Un Atlante per le banche in difficoltà

di redazione -

Varato il fondo che dovrà intervenire negli aumenti di capitale e sui crediti deteriorati. Dote di 6 miliardi di euro

Varato il fondo per le banche in difficoltà. Si chiama Atlante ed è stato presentato ieri con un comunicato da Quaestio Sgr, la società (presieduta dall’economista Alessandro Penati e controllata dalla Fondazione Cariplo) incaricata della gestione.

Gli investitori sono le principali banche (a cominciare da UniCredit e Intesa Sanpaolo) e assicurazioni italiane, fondazioni bancarie, casse previdenziali e fondi pensione, ma anche (con una partecipazione che non dovrebbe superare i 300 milioni di euro) la Cassa depositi e prestiti. La dotazione dovrebbe essere di 6 miliardi, 4 dei quali dovrebbero essere raccolti già entro la fine di aprile.

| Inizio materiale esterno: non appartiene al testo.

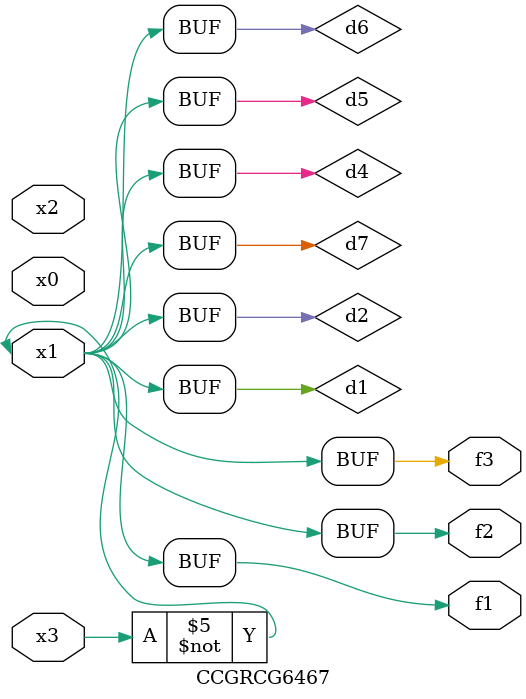
<source format=v>
module CCGRCG6467(
	input x0, x1, x2, x3,
	output f1, f2, f3
);

	wire d1, d2, d3, d4, d5, d6, d7;

	not (d1, x3);
	buf (d2, x1);
	xnor (d3, d1, d2);
	nor (d4, d1);
	buf (d5, d1, d2);
	buf (d6, d4, d5);
	nand (d7, d4);
	assign f1 = d6;
	assign f2 = d7;
	assign f3 = d6;
endmodule

</source>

Due i principali ambiti di intervento di Atlante. Il primo riguarda gli aumenti di capitale di alcune banche. Quelli di Veneto Banca e Popolare Vicenza sono ormai imminenti, e il fondo potrebbe intervenire nel caso di inoptato, sottoscrivendo cioè le azioni che non saranno acquistate sul mercato. Potrà farlo sia accordandosi con i membri dei consorzi di garanzia sia attraverso operazioni dirette (private placement). Nel caso, particolarmente difficile, della Popolare di Vicenza, secondo indiscrezioni di stampa Atlante sarebbe anche pronto a prendere il controllo dell’istituto.

Questo tipo di intervento potrà riguardare in futuro anche altri istituti che debbano rafforzare il capitale.

Il secondo obiettivo è di acquisire, gestire e infine cedere pacchetti di crediti deteriorati delle banche più pesantemente esposte sul fronte delle sofferenze.

Tra i dati che corredano il progetto Atlante, sono particolarmente interessanti (e anche inquietanti) quelli che riguardano i “Texas Ratio”: si tratta di un indicatore della rischiosità di una banca, in base al rapporto tra debiti netti deteriorati e patrimonio netto tangibile. Più alto è il Texas Ratio, più la banca è a rischio.

Intesa Sanpaolo ha un rassicurante indice dell’81,4%, Unicredit dell’87,8%. Con Banca Mps, però, si schizza al 262%, il livello più alto tra le banche italiane. Valori da febbre anche per Popolare di Vicenza (210,9%) e Veneto Banca (225,7%). I promessi sposi Banco Popolare e Banca Popolare di Milano, infine, portano in dote valori molto diversi: 217,9% per il primo, e solo 80,7% per l’istituto milanese.

Le sofferenze insomma zavorrano, sia pure con pesi ben diversi a seconda dei singoli istituti, il sistema bancario italiano. E gli investitori lo stanno penalizzando anche in borsa: nei primi mesi di quest’anno, le quotazioni delle principali banche italiane sono crollate in media di oltre il 40%.

E se i prossimi aumenti di capitale (2,5 miliardi in tutto per Popolare Vicenza e Veneto Banca) non andassero in porto, gli effetti sarebbero molto seri non soltanto per il sistema delle banche, ma per tutta l’economia italiana.

Fuga di depositi e aumento del costo della raccolta per le banche interessate dalle operazioni sul capitale, perdite sulle obbligazioni (come nel caso Popolare Etruria) e sugli investimenti, e sullo sfondo il rischio di una nuova stretta del credito, che soffocherebbe l’economia reale.

È per scongiurare tutto questo che nasce il fondo Atlante. Che essendo caratterizzato dalla partecipazione volontaria di soggetti privati (la quota di Cdp è, come abbiamo visto, minoritaria) non dovrebbe incappare nelle censure delle autorità europee.